Tories plan new law to cripple strikes

Submitted by Matthew on 14 January, 2015 - 12:51

Britain already has “the most restrictive trade union laws anywhere in the western world”, as Tony Blair complacently told the Daily Mail in 1997.

If the Tories win in May 2015 the laws will become not just “most restrictive” but crippling, or least crippling for national strikes. The Tories will ban public service strikes unless at least 40% of the workforce vote for the strike in a ballot.

Only 23.5% of the electorate voted Tory in 2010, but they think that’s enough to decide the government!

Wherever a union has less than 40% density, it will become impossible for it to call a lawful strike even if every single union member votes for the strike.

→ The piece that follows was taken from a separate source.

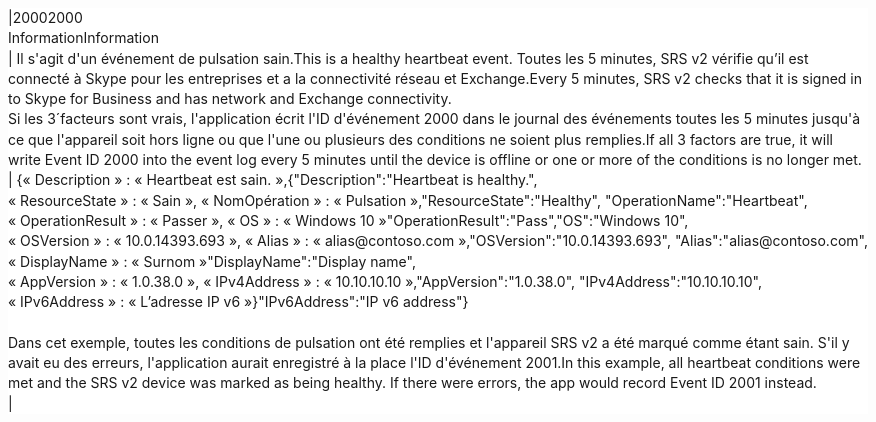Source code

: |<span data-ttu-id="ee109-119">2000</span><span class="sxs-lookup"><span data-stu-id="ee109-119">2000</span></span>  <br/> <span data-ttu-id="ee109-120">Information</span><span class="sxs-lookup"><span data-stu-id="ee109-120">Information</span></span>  <br/> | <span data-ttu-id="ee109-121">Il s'agit d'un événement de pulsation sain.</span><span class="sxs-lookup"><span data-stu-id="ee109-121">This is a healthy heartbeat event.</span></span> <span data-ttu-id="ee109-122">Toutes les 5 minutes, SRS v2 vérifie qu’il est connecté à Skype pour les entreprises et a la connectivité réseau et Exchange.</span><span class="sxs-lookup"><span data-stu-id="ee109-122">Every 5 minutes, SRS v2 checks that it is signed in to Skype for Business and has network and Exchange connectivity.</span></span> <br/> <span data-ttu-id="ee109-123">Si les 3´facteurs sont vrais, l'application écrit l'ID d'événement 2000 dans le journal des événements toutes les 5 minutes jusqu'à ce que l'appareil soit hors ligne ou que l'une ou plusieurs des conditions ne soient plus remplies.</span><span class="sxs-lookup"><span data-stu-id="ee109-123">If all 3 factors are true, it will write Event ID 2000 into the event log every 5 minutes until the device is offline or one or more of the conditions is no longer met.</span></span> <br/> | <span data-ttu-id="ee109-124">{« Description » : « Heartbeat est sain. »,</span><span class="sxs-lookup"><span data-stu-id="ee109-124">{"Description":"Heartbeat is healthy.",</span></span> <br/> <span data-ttu-id="ee109-125">« ResourceState » : « Sain », « NomOpération » : « Pulsation »,</span><span class="sxs-lookup"><span data-stu-id="ee109-125">"ResourceState":"Healthy", "OperationName":"Heartbeat",</span></span> <br/> <span data-ttu-id="ee109-126">« OperationResult » : « Passer », « OS » : « Windows 10 »</span><span class="sxs-lookup"><span data-stu-id="ee109-126">"OperationResult":"Pass","OS":"Windows 10",</span></span> <br/> <span data-ttu-id="ee109-127">« OSVersion » : « 10.0.14393.693 », « Alias » : « alias<span></span>@contoso.com »,</span><span class="sxs-lookup"><span data-stu-id="ee109-127">"OSVersion":"10.0.14393.693", "Alias":"alias<span></span>@contoso.com",</span></span> <br/> <span data-ttu-id="ee109-128">« DisplayName » : « Surnom »</span><span class="sxs-lookup"><span data-stu-id="ee109-128">"DisplayName":"Display name",</span></span><br/>  <span data-ttu-id="ee109-129">« AppVersion » : « 1.0.38.0 », « IPv4Address » : « 10.10.10.10 »,</span><span class="sxs-lookup"><span data-stu-id="ee109-129">"AppVersion":"1.0.38.0", "IPv4Address":"10.10.10.10",</span></span> <br/> <span data-ttu-id="ee109-130">« IPv6Address » : « L’adresse IP v6 »}</span><span class="sxs-lookup"><span data-stu-id="ee109-130">"IPv6Address":"IP v6 address"}</span></span> <br/> <br/> <span data-ttu-id="ee109-p105">Dans cet exemple, toutes les conditions de pulsation ont été remplies et l'appareil SRS v2 a été marqué comme étant sain. S'il y avait eu des erreurs, l'application aurait enregistré à la place l'ID d'événement 2001.</span><span class="sxs-lookup"><span data-stu-id="ee109-p105">In this example, all heartbeat conditions were met and the SRS v2 device was marked as being healthy. If there were errors, the app would record Event ID 2001 instead.  </span></span><br/> |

Ballot votes for strikes should follow the same rule as other votes: those who don’t take part aren’t counted. Also, there is hard evidence that postal ballot votes understate support for strikes.

Strike turnouts in the public services are better than ballot turnouts: that is, workers are willing to lose pay to join strikes which they don’t even vote for. Why? They lack confidence, and, tacitly or deliberately, prefer to see whether more confident workmates return a majority for the strike, in which case they’ll join it.

The Tories would count all those workers as anti-strike, even if they’d be willing to lose pay for a strike.

Workplace votes, rather than ballot papers sent to home addresses, would get a better turnout in strike votes. But laws made by the Tories in the 1980s already ban that.

The Tories will also, if elected in May 2015, allow bosses to use agency workers to break strikes, repealing laws which ban that strike-breaking.

The Tories have already said that they will ban all strikes where fewer than 50% of union members have voted. They also suggest, now, that they may legislate to compel workers to provide “minimum service levels” even during a lawful strike.

Solidarity supporters will campaign for a Labour victory in May 2015 — and also for the unions to force Labour to repeal the Thatcher anti-union laws of the 1980s, shamefully left in place for 13 years by Blair and Brown.